Uma lista dos principais textos sobre sintaxe histórica, quer tradicional, quer estruturalista, inclui obrigatoriamente os elaborados por Augusto Epiphanio da Silva Dias, Manuel Said Ali, Joseph Huber e Rosa Virgínia Mattos e Silva.


Bibliografia

DIAS, A. Epiphanio da Silva, 1918, Syntaxe Historica Portugueza. Lisboa, Livraria Clássica Editora, 1970 (5ª ed.).

ALI, Manuel Said, 1921-23, Gramática Histórica da Língua Portuguesa. Rio de Janeiro, Edições Melhoramentos, 1971 (7ª edição).

HUBER, Joseph, 1933, Altportugiesisches Elementarbuch. Trad. port. de Maria Manuela Gouveia Delille: Gramática do Portugês Antigo. Lisboa, Gulbenkian, 1986.

SILVA, Rosa Virgínia Mattos e, 1989, Estruturas Trecentistas. Para uma Gramática do Portugês Arcaico. Lisboa, Imprensa Nacional-Casa da Moeda.

SILVA, Rosa Virgínia Mattos e, 1994, O Português Arcaico: Morfologia e Sintaxe. São Paulo - Baía, Contexto - Editora da Universidade Federal da Bahia.

Querendo destacar as mudanças sintácticas em que este grupo de autores insistiu, não se pode ignorar o tema das concordâncias (sobretudo em número) entre sujeito e predicado e o da evolução funcional dos verbos ser, estar, ter, haver  e ir. No mais, e nos três primeiros autores, sobretudo, o que se encontra é a apresentação dos conceitos centrais da sintaxe (sujeito, predicado, complementos, adjuntos, concordância, regência, valência, ordem de palavras) ilustrados com frases retiradas não do português contemporâneo, mas de textos escritos em épocas passadas.

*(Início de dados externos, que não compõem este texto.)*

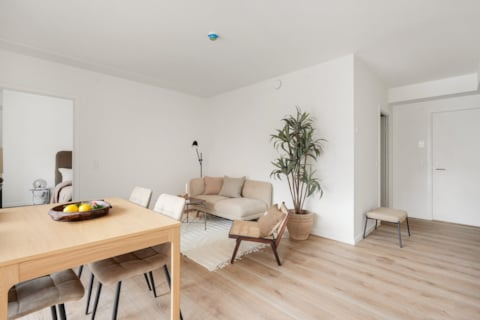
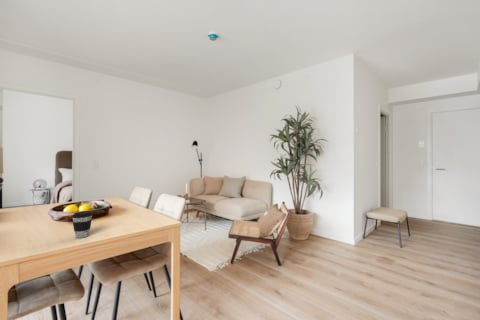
+ coffee cup [71,210,93,239]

Sintaxe estruturalista do português arcaico
O trabalho de Rosa Virgínia Mattos e Silva

Rosa Virgínia Mattos e Silva, nas suas Estruturas trecentistas, e depois em O Português arcaico: morfologia e sintaxe, apresenta uma morfo-sintaxe e uma sintaxe estruturalistas do português do século XIV (mas com aplicação ao período que vai dos séculos XIII a XV) contrastadas, sempre que necessário, com as da língua latina e da portuguesa contemporânea. Uma súmula do seu segundo livro (no que diz respeito ao tema da sintaxe -"Sequências verbais" e "A frase", pp. 61-132) dá-nos uma ideia de como se distinguiam as frases portuguesas medievais das actuais. Utiliza-se aqui uma terminologia devedora quer do léxico da gramática tradicional quer, sobretudo, do do estruturalismo. Os exemplos são quase todos eles da fonte que a autora utiliza preferencialmente: a mais antiga versão portuguesa dos quatro livros dos Diálogos de São Gregório, um manuscrito do século XIV, de proveniência desconhecida, mas seguramente copiado em ambiente monacal na região norte de Portugal. Sempre que a fonte dos exemplos utilizados não é citada, estão em causa trechos desses mesmos Diálogos de São Gregório.


I - TEMAS “À ESPERA DE AUTOR”

Ao longo do seu texto, Rosa Virgínia Mattos e Silva vai apontando os temas de sintaxe medieval do português cujo estudo mais aprofundado lhe parece necessário (que se encontram “à espera de autor”, como diz). São os seguintes:

1. As formas tónicas do pronome pessoal (ele, ela, eles, elas) aparecem esporadicamente em posição de objecto directo. Mattoso Câmara Jr. julgou ver nessas estruturas um recurso enfático mas “nenhuma pesquisa sistemática sobre o tópico no período arcaico investigou esta questão” (Silva, 1994: 103). Veja-se o exemplo deste fenómeno que a autora encontra nos Diálogos de São Gregório: e o ermitan, pois vio ele e seus companheiros e falou com eles muitas cousas, perguntou-os.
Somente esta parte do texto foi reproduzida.